● Work task
Repeat every record below exactly as it appears.

═══ Data extracts

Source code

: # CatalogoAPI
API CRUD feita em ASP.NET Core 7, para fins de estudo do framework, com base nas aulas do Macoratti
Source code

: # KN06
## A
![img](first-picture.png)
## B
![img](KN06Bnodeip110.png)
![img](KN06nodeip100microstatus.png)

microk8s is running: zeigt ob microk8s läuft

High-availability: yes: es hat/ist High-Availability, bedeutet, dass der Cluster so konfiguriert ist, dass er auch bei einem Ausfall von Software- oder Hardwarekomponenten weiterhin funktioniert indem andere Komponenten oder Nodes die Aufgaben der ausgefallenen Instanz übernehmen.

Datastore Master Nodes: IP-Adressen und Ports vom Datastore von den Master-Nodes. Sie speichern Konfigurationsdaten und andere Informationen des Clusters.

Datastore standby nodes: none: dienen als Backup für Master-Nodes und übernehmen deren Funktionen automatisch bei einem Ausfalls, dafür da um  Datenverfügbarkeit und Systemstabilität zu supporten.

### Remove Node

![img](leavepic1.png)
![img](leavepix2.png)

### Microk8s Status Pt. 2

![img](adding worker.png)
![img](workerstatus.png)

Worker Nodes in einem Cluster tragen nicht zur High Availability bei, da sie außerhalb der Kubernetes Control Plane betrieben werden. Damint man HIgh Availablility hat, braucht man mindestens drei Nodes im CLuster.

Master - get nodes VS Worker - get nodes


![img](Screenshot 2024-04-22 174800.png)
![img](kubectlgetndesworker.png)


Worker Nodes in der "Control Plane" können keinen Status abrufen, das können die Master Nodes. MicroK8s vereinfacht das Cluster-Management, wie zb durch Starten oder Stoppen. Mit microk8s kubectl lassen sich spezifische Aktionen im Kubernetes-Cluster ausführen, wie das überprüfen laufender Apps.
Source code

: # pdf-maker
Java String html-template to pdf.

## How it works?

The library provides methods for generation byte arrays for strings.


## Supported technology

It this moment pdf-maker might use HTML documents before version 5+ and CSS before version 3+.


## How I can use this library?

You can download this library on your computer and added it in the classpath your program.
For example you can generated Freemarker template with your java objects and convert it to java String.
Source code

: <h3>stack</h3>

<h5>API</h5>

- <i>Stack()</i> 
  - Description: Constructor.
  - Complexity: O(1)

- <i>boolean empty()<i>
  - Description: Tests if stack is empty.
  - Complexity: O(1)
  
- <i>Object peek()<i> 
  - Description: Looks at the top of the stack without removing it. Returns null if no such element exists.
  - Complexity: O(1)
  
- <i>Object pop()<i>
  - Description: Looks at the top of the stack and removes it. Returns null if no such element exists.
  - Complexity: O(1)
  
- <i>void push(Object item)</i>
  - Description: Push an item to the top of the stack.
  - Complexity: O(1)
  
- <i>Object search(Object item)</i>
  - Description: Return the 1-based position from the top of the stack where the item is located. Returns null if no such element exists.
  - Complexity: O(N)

══════

● Response
Source code

: # CatalogoAPI
API CRUD feita em ASP.NET Core 7, para fins de estudo do framework, com base nas aulas do Macoratti
Source code

: # KN06
## A
![img](first-picture.png)
## B
![img](KN06Bnodeip110.png)
![img](KN06nodeip100microstatus.png)

microk8s is running: zeigt ob microk8s läuft

High-availability: yes: es hat/ist High-Availability, bedeutet, dass der Cluster so konfiguriert ist, dass er auch bei einem Ausfall von Software- oder Hardwarekomponenten weiterhin funktioniert indem andere Komponenten oder Nodes die Aufgaben der ausgefallenen Instanz übernehmen.

Datastore Master Nodes: IP-Adressen und Ports vom Datastore von den Master-Nodes. Sie speichern Konfigurationsdaten und andere Informationen des Clusters.

Datastore standby nodes: none: dienen als Backup für Master-Nodes und übernehmen deren Funktionen automatisch bei einem Ausfalls, dafür da um  Datenverfügbarkeit und Systemstabilität zu supporten.

### Remove Node

![img](leavepic1.png)
![img](leavepix2.png)

### Microk8s Status Pt. 2

![img](adding worker.png)
![img](workerstatus.png)

Worker Nodes in einem Cluster tragen nicht zur High Availability bei, da sie außerhalb der Kubernetes Control Plane betrieben werden. Damint man HIgh Availablility hat, braucht man mindestens drei Nodes im CLuster.

Master - get nodes VS Worker - get nodes


![img](Screenshot 2024-04-22 174800.png)
![img](kubectlgetndesworker.png)


Worker Nodes in der "Control Plane" können keinen Status abrufen, das können die Master Nodes. MicroK8s vereinfacht das Cluster-Management, wie zb durch Starten oder Stoppen. Mit microk8s kubectl lassen sich spezifische Aktionen im Kubernetes-Cluster ausführen, wie das überprüfen laufender Apps.
Source code

: # pdf-maker
Java String html-template to pdf.

## How it works?

The library provides methods for generation byte arrays for strings.


## Supported technology

It this moment pdf-maker might use HTML documents before version 5+ and CSS before version 3+.


## How I can use this library?

You can download this library on your computer and added it in the classpath your program.
For example you can generated Freemarker template with your java objects and convert it to java String.
Source code

: <h3>stack</h3>

<h5>API</h5>

- <i>Stack()</i> 
  - Description: Constructor.
  - Complexity: O(1)

- <i>boolean empty()<i>
  - Description: Tests if stack is empty.
  - Complexity: O(1)
  
- <i>Object peek()<i> 
  - Description: Looks at the top of the stack without removing it. Returns null if no such element exists.
  - Complexity: O(1)
  
- <i>Object pop()<i>
  - Description: Looks at the top of the stack and removes it. Returns null if no such element exists.
  - Complexity: O(1)
  
- <i>void push(Object item)</i>
  - Description: Push an item to the top of the stack.
  - Complexity: O(1)
  
- <i>Object search(Object item)</i>
  - Description: Return the 1-based position from the top of the stack where the item is located. Returns null if no such element exists.
  - Complexity: O(N)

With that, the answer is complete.